### DATA SECTION
|---|
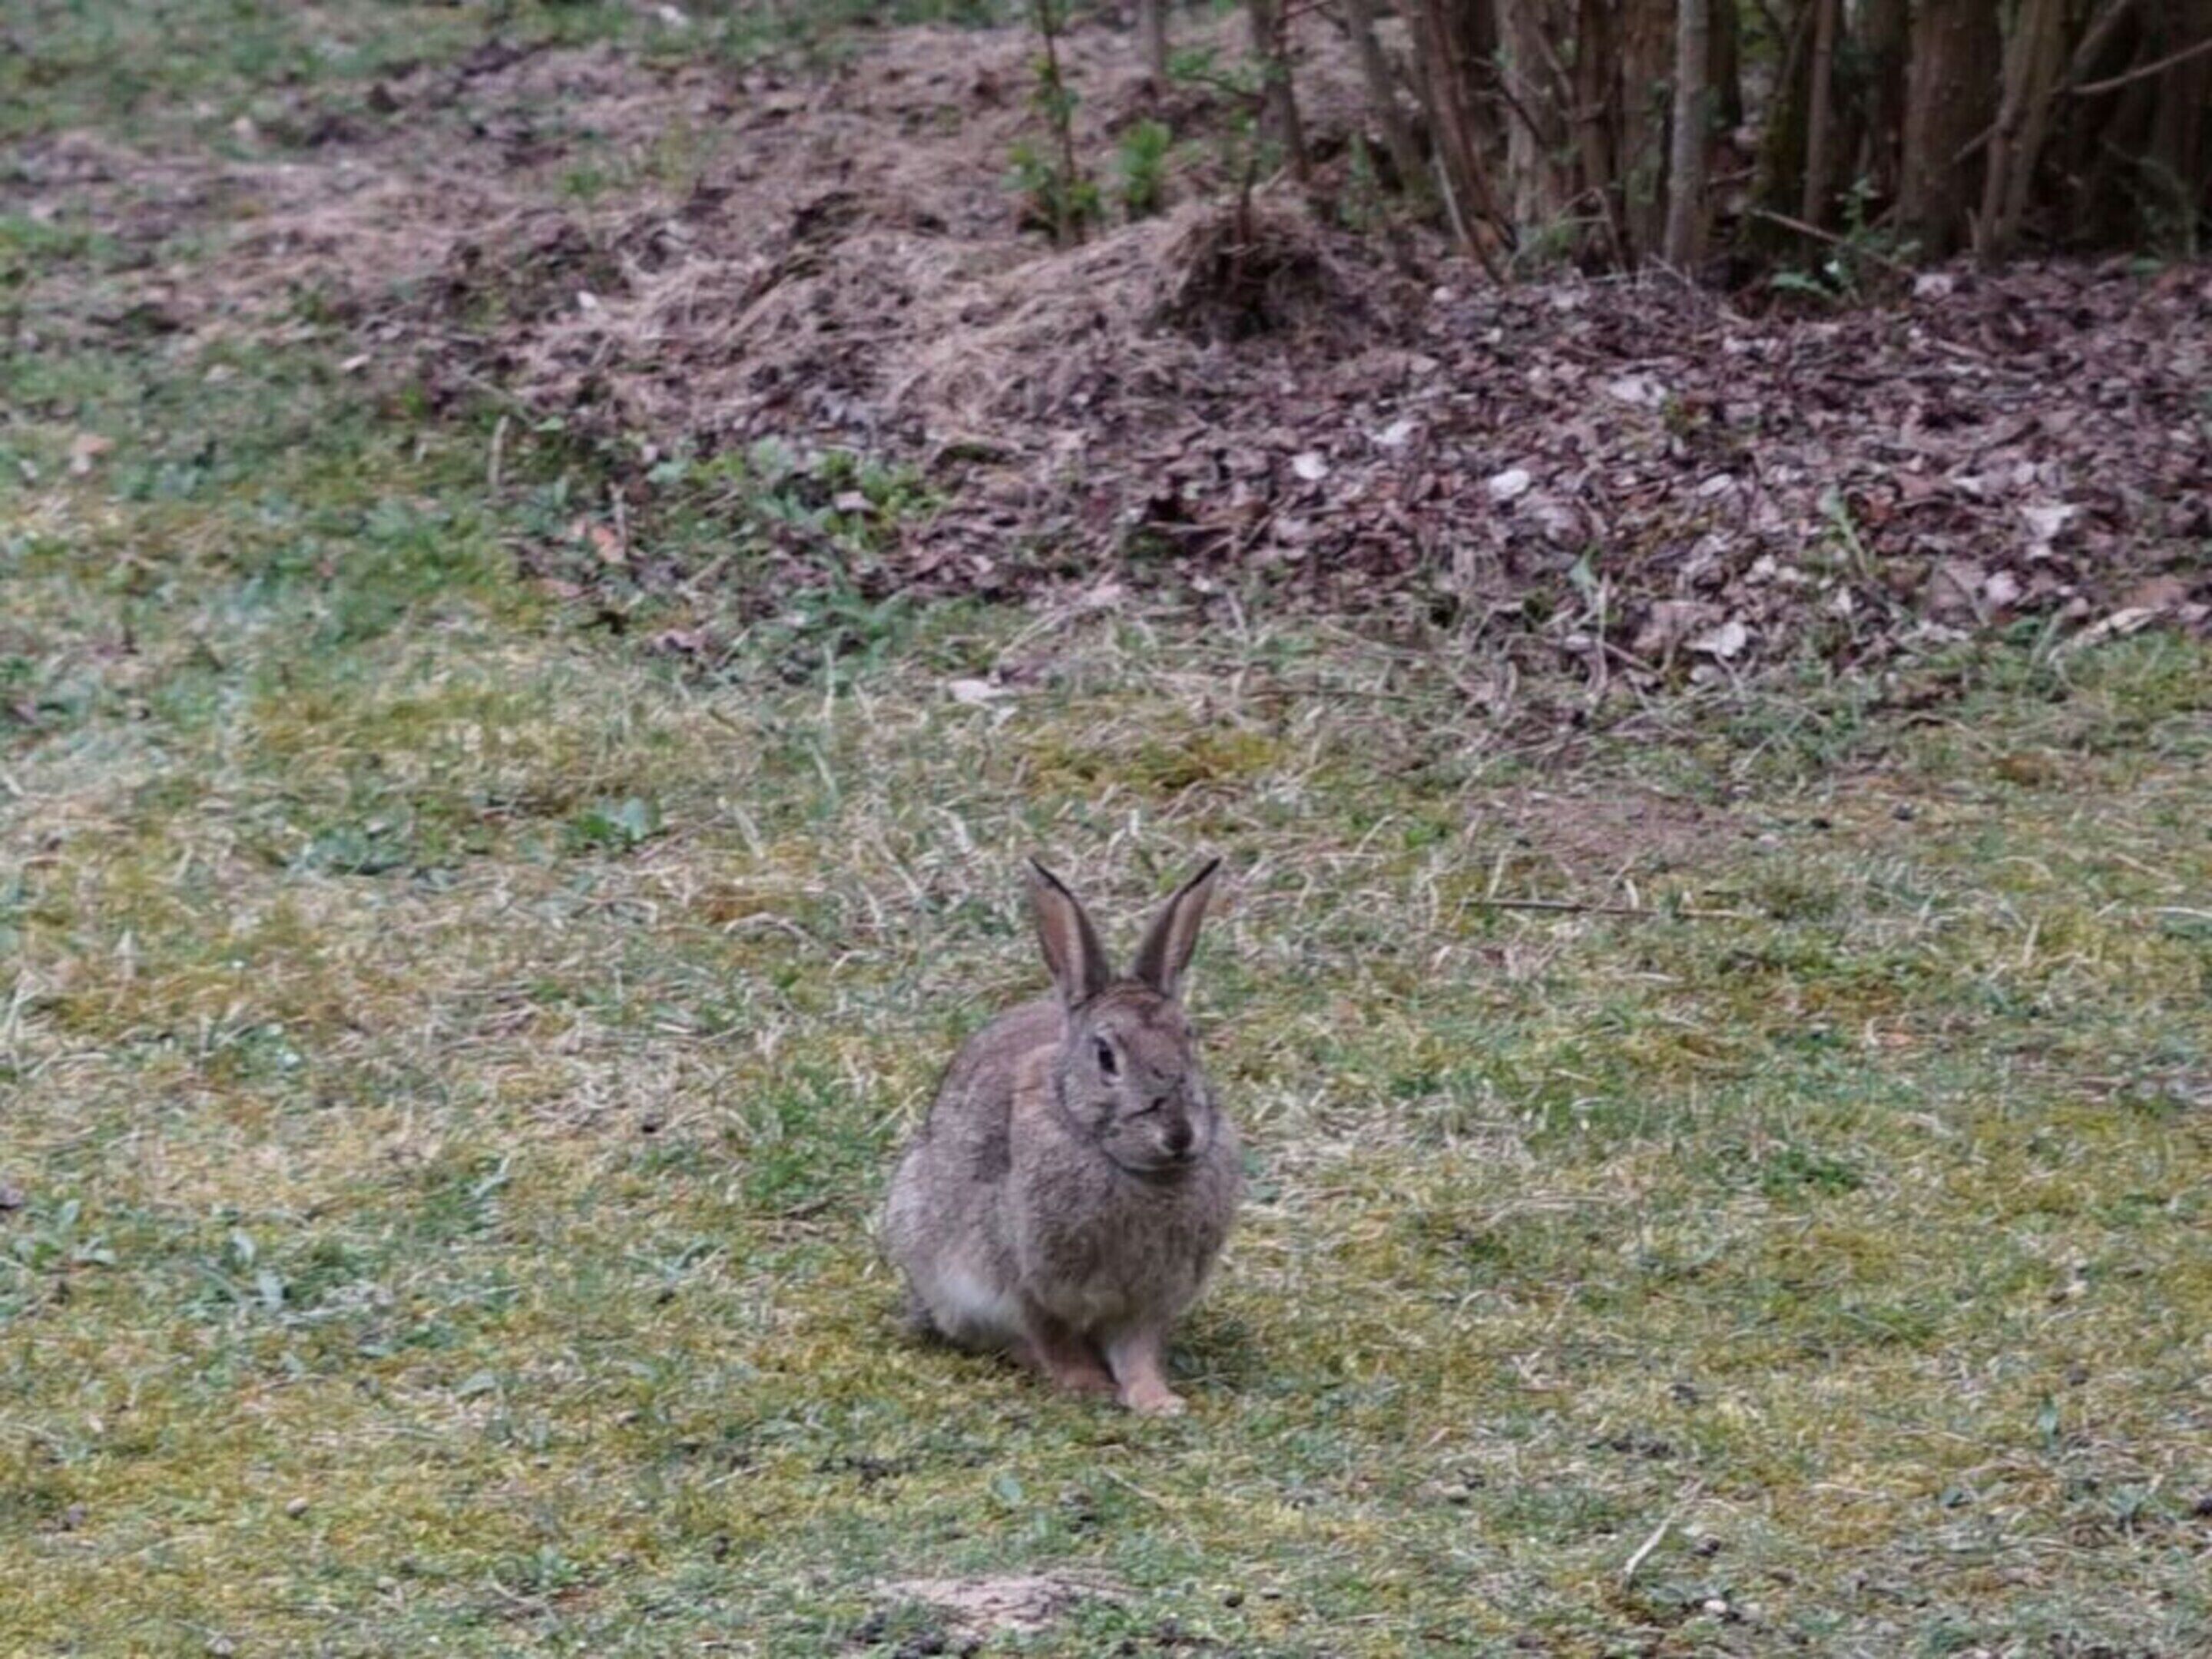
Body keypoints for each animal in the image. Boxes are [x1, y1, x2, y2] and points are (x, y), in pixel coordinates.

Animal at [882, 858, 1240, 1415]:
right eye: (1106, 1057)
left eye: (1190, 1039)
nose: (1179, 1134)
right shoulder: (1026, 1279)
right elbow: (1052, 1338)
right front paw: (1088, 1386)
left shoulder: (1149, 1297)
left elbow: (1138, 1351)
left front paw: (1157, 1401)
|---|
### INSTRUCTIONS FOR THE TASK
Print the full listing above again with exact wording and no images.

### RESPONSE FOR THIS EXERCISE
Body keypoints for each animal in the image. Boxes are [x1, y1, x2, y2] and points are (x, y), in pixel coordinates.

Animal at [882, 858, 1240, 1415]:
right eye: (1106, 1057)
left eye: (1190, 1039)
nose: (1179, 1134)
right shoulder: (1026, 1279)
right elbow: (1052, 1338)
right front paw: (1088, 1386)
left shoulder: (1149, 1297)
left elbow: (1138, 1351)
left front paw: (1157, 1401)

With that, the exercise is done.